A ricevere il Pontefice, il presidente della Repubblica del Benin, Thomas Yayi Boni, con la consorte Chantal de Sousa Yayi e l’arcivescovo di Cotonou, Antoine Ganyé. Il nunzio apostolico, arcivescovo Michael A. Blume, era salito a bordo dell’aereo per la prima accoglienza. Presenti anche i vescovi del Paese, rappresentanti di altre comunità cristiane e di altre religioni, e autorità civili. Il capo dello Stato gli si è fatto incontro e insieme hanno percorso il breve tragitto sino al luogo in cui era stato allestito il palco per la cerimonia di benvenuto.
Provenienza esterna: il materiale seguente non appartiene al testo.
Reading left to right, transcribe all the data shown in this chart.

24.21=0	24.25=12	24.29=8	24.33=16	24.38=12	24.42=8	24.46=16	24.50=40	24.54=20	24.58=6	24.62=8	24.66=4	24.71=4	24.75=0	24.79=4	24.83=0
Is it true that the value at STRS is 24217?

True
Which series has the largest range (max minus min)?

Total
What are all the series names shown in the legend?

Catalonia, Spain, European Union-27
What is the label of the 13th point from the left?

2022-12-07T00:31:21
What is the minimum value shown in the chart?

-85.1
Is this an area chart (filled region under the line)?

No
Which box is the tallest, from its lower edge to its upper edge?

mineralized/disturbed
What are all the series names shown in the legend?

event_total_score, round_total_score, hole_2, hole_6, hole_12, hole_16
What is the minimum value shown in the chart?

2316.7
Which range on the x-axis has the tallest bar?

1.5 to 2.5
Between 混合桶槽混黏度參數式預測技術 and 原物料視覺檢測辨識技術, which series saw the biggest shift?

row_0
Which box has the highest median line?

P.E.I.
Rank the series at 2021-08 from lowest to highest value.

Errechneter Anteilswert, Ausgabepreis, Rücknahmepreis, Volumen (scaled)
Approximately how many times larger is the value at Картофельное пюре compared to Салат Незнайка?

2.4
La banda musicale ha intonato gli inni nazionali e, successivamente, il presidente ha preso la parola. Ha ringraziato il Papa per la visita e ha offerto una rapida panoramica del Paese: pieno di problemi ma anche pronto ad assumersi la responsabilità del proprio futuro. Le prime parole pronunciate, in risposta al saluto del presidente, hanno messo subito Benedetto XVI in sintonia con gli africani che lo ascoltavano. Ed erano molto numerosi, almeno a giudicare dalle postazioni televisive e radiofoniche che trasmettevano in diretta la cerimonia. Parole, quelle del Pontefice, che lasciavano intuire come nelle sue intenzioni ci sia il desiderio affrontare con gli africani i problemi del Continente come popolo e come Chiesa. E i problemi il Papa non ha esitato a elencarli da subito. Si chiamano «sottomissione incondizionata — ha detto — alle leggi del mercato o della finanza, nazionalismo o tribalismo esasperati e sterili che possono divenire pericolosi, politicizzazione estrema delle tensioni tra le religioni a detrimento del bene comune, e infine lo sgretolarsi dei valori umani, culturali, etici e religiosi». Agli africani ha raccomandato «prudenza» nel cercare di evitare tutti questi scogli nel cammino verso la modernità. Come? Lasciandosi guidare «da criteri sicuri — ha suggerito — che si basano su virtù riconosciute» e si radicano «nella dignità della persona, nella grandezza della famiglia e nel rispetto della vita».
L’entusiasmo che gli africani mostrano in queste ore attorno al Papa è certamente anche legato al ricordo del fervore suscitato dalle precedenti visite di Papa Woytjła nel 1982 e nel 1993. Nel suo successore vedono la figura di un padre che torna oggi sui suoi passi per rilanciare un grido di speranza. Lo testimoniano le migliaia di persone assiepate appena fuori lo scalo internazionale. Tantissimi i bambini. Lo accompagnano lungo i dodici chilometri che separano l’aeroporto dalla cattedrale di Notre Dame, dove nel pomeriggio si svolge il primo incontro con la popolazione.